France's Positive List for Botanical Ingredients: What Food Supplement Brands Must Verify Before Market Entry
France's positive list restricts botanical ingredients in food supplements. Learn what the arrêté du 24 juin 2014 requires before DGCCRF notification.
Key Takeaway
France's positive list restricts botanical ingredients in food supplements. Learn what the arrêté du 24 juin 2014 requires before DGCCRF notification.
A supplement brand with a completely legal, safety-validated product in Germany, the Netherlands, or Italy can hit a wall when entering France — not because of label formatting, not because of a contamination issue, but because one botanical ingredient simply doesn’t appear on France’s approved list. We’ve seen this scenario play out repeatedly in our consulting work. It’s disruptive, commercially expensive, and almost entirely avoidable if you understand the regulatory architecture before you file your notification.
France is Europe’s second-largest food supplement market, with retail sales estimated at approximately €1.9 billion annually according to SYNADIET, the French supplement industry association. The commercial opportunity is real. But France also operates one of the most specific botanical ingredient frameworks in the EU — a positive list system that functions quite differently from the more permissive approaches of neighbouring member states.
A Two-Layer Framework: EU Harmonisation Stops at Vitamins and Minerals
The starting point for understanding French botanical rules is EU Directive 2002/46/EC on food supplements, adopted on June 10, 2002. This directive established a harmonised framework across the EU — but its practical scope is narrow by design. It covers vitamins and minerals only, setting out in its Annexes the substances and purity criteria that member states must mutually accept.
Botanical ingredients were deliberately excluded from this harmonisation. Recital 6 of the directive acknowledged that comprehensive rules on botanicals required further work, and more than two decades later, meaningful EU-level harmonisation on botanicals still hasn’t arrived. What this means in practice: each member state retains significant authority to define which plants may be used in supplements marketed on its territory.

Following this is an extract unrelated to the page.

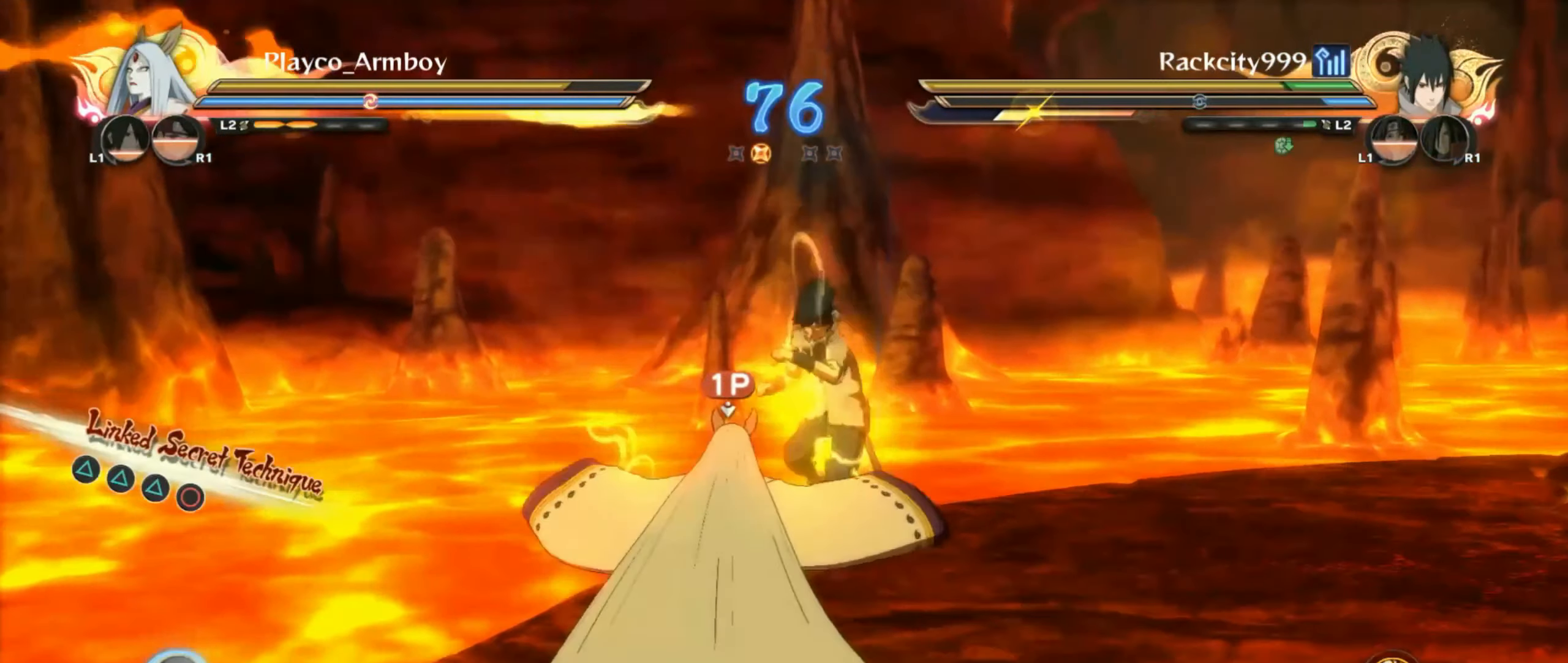
{"dt_ms": 500, "buttons": [], "left_stick": "left", "right_stick": "center", "events": [[100, "CIRCLE", "up"], [283, "L2", "down"], [400, "left_stick", "left"], [433, "L2", "up"]]}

France exercises this authority through two key instruments. The foundational text is Décret n° 2006-352 du 20 mars 2006 relatif aux compléments alimentaires, which transposed Directive 2002/46/EC into French law and established the overall regulatory framework — including the mandatory prior notification mechanism that catches many foreign operators off guard. The working document that manufacturers actually need to consult is the Arrêté du 24 juin 2014, which establishes the positive list of plants and plant-derived preparations authorised for use in French food supplements.
One additional layer is worth flagging early: Regulation (EU) 2015/2283 on novel foods. If a botanical has no entry in the arrêté and lacks documented history of significant food use in the EU prior to May 15, 1997, it may also trigger a novel food assessment requirement before any authorisation can be considered. That’s a separate process with its own timeline and evidentiary burden — and it doesn’t run in parallel with your DGCCRF notification.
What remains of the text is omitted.